Texte à lire →
L'enregistrement du temps de travail est-il devenu obligatoire ?

Dans un arrêt du 14 mai 2019 qui fait couler beaucoup d'encre, la Cour de justice de l'Union Européenne a estimé que le droit espagnol violait le droit européen en raison de l'absence d'obligation pour les employeurs d'enregistrer le temps de travail de leurs travailleurs. Quelles conséquences a cet arrêt en droit belge ?

Contexte

Chaque travailleur a un droit fondamental à une limitation de la durée maximale du travail et à des périodes de repos journalier et hebdomadaire. Ce droit est notamment consacré par des normes européennes. Toutefois, comment s'assurer que ce droit est respecté si le temps de travail effectif des travailleurs n'est pas mesuré ? C'est la question qui a été posée à la Cour de justice par un tribunal espagnol.

En l'espèce, Deutsche Bank refusait d'établir un système d'enregistrement du temps de travail journalier effectué par les membres de son personnel. Un syndicat de travailleurs a dès lors été en justice pour contraindre Deutsche Bank à mettre en place un tel système. Le tribunal espagnol, après avoir constaté que le droit espagnol ne contraint pas à enregistrer le temps de travail, se demande si cette absence d'obligation est en conformité avec le droit européen. Il décide donc de poser des questions préjudicielles à la Cour de justice.

Arrêt de la Cour de justice du 14 mai 2019
(C-55/18) : obligation d'enregistrer le temps de travail

Dans son arrêt rendu par la Grande Chambre le 14 mai 2019, la Cour de justice commence par rappeler l'importance de la règlementation en matière de durée du travail, et met l'accent sur le fait que le travailleur doit être considéré comme la partie faible dans la relation de travail.

La Cour constate que le droit européen laisse une marge d'appréciation aux Etats membres pour mettre en œuvre le droit européen relatif à la durée du travail. Toutefois, les Etats membres ne peuvent vider de leur substance les droits garantis.

[Entrées de données recueillies]

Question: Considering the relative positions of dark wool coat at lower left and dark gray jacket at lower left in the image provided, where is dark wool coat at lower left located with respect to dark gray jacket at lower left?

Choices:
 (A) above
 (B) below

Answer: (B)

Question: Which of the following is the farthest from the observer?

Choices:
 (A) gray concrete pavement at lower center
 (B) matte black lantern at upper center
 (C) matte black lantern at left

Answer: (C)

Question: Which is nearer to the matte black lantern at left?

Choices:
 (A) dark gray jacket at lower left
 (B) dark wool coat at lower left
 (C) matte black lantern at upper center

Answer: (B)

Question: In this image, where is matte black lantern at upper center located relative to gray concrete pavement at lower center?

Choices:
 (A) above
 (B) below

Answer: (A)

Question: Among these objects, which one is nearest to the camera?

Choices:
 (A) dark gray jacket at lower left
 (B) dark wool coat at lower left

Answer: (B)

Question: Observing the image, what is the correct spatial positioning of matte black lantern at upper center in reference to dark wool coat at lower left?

À faire →
**a)** Recopiez en entier le texte sur l'enregistrement du temps de travail, sans rien y changer.
**b)** Reprenez toutes les entrées en remplaçant « matte black lantern » par « black metal lantern », sans toucher au reste.
Le texte et les entrées n'ont aucun lien entre eux.

Réponses →
**a)**
L'enregistrement du temps de travail est-il devenu obligatoire ?

Dans un arrêt du 14 mai 2019 qui fait couler beaucoup d'encre, la Cour de justice de l'Union Européenne a estimé que le droit espagnol violait le droit européen en raison de l'absence d'obligation pour les employeurs d'enregistrer le temps de travail de leurs travailleurs. Quelles conséquences a cet arrêt en droit belge ?

Contexte

Chaque travailleur a un droit fondamental à une limitation de la durée maximale du travail et à des périodes de repos journalier et hebdomadaire. Ce droit est notamment consacré par des normes européennes. Toutefois, comment s'assurer que ce droit est respecté si le temps de travail effectif des travailleurs n'est pas mesuré ? C'est la question qui a été posée à la Cour de justice par un tribunal espagnol.

En l'espèce, Deutsche Bank refusait d'établir un système d'enregistrement du temps de travail journalier effectué par les membres de son personnel. Un syndicat de travailleurs a dès lors été en justice pour contraindre Deutsche Bank à mettre en place un tel système. Le tribunal espagnol, après avoir constaté que le droit espagnol ne contraint pas à enregistrer le temps de travail, se demande si cette absence d'obligation est en conformité avec le droit européen. Il décide donc de poser des questions préjudicielles à la Cour de justice.

Arrêt de la Cour de justice du 14 mai 2019
(C-55/18) : obligation d'enregistrer le temps de travail

Dans son arrêt rendu par la Grande Chambre le 14 mai 2019, la Cour de justice commence par rappeler l'importance de la règlementation en matière de durée du travail, et met l'accent sur le fait que le travailleur doit être considéré comme la partie faible dans la relation de travail.

La Cour constate que le droit européen laisse une marge d'appréciation aux Etats membres pour mettre en œuvre le droit européen relatif à la durée du travail. Toutefois, les Etats membres ne peuvent vider de leur substance les droits garantis.

**b)**
Question: Considering the relative positions of dark wool coat at lower left and dark gray jacket at lower left in the image provided, where is dark wool coat at lower left located with respect to dark gray jacket at lower left?

Choices:
 (A) above
 (B) below

Answer: (B)

Question: Which of the following is the farthest from the observer?

Choices:
 (A) gray concrete pavement at lower center
 (B) black metal lantern at upper center
 (C) black metal lantern at left

Answer: (C)

Question: Which is nearer to the black metal lantern at left?

Choices:
 (A) dark gray jacket at lower left
 (B) dark wool coat at lower left
 (C) black metal lantern at upper center

Answer: (B)

Question: In this image, where is black metal lantern at upper center located relative to gray concrete pavement at lower center?

Choices:
 (A) above
 (B) below

Answer: (A)

Question: Among these objects, which one is nearest to the camera?

Choices:
 (A) dark gray jacket at lower left
 (B) dark wool coat at lower left

Answer: (B)

Question: Observing the image, what is the correct spatial positioning of black metal lantern at upper center in reference to dark wool coat at lower left?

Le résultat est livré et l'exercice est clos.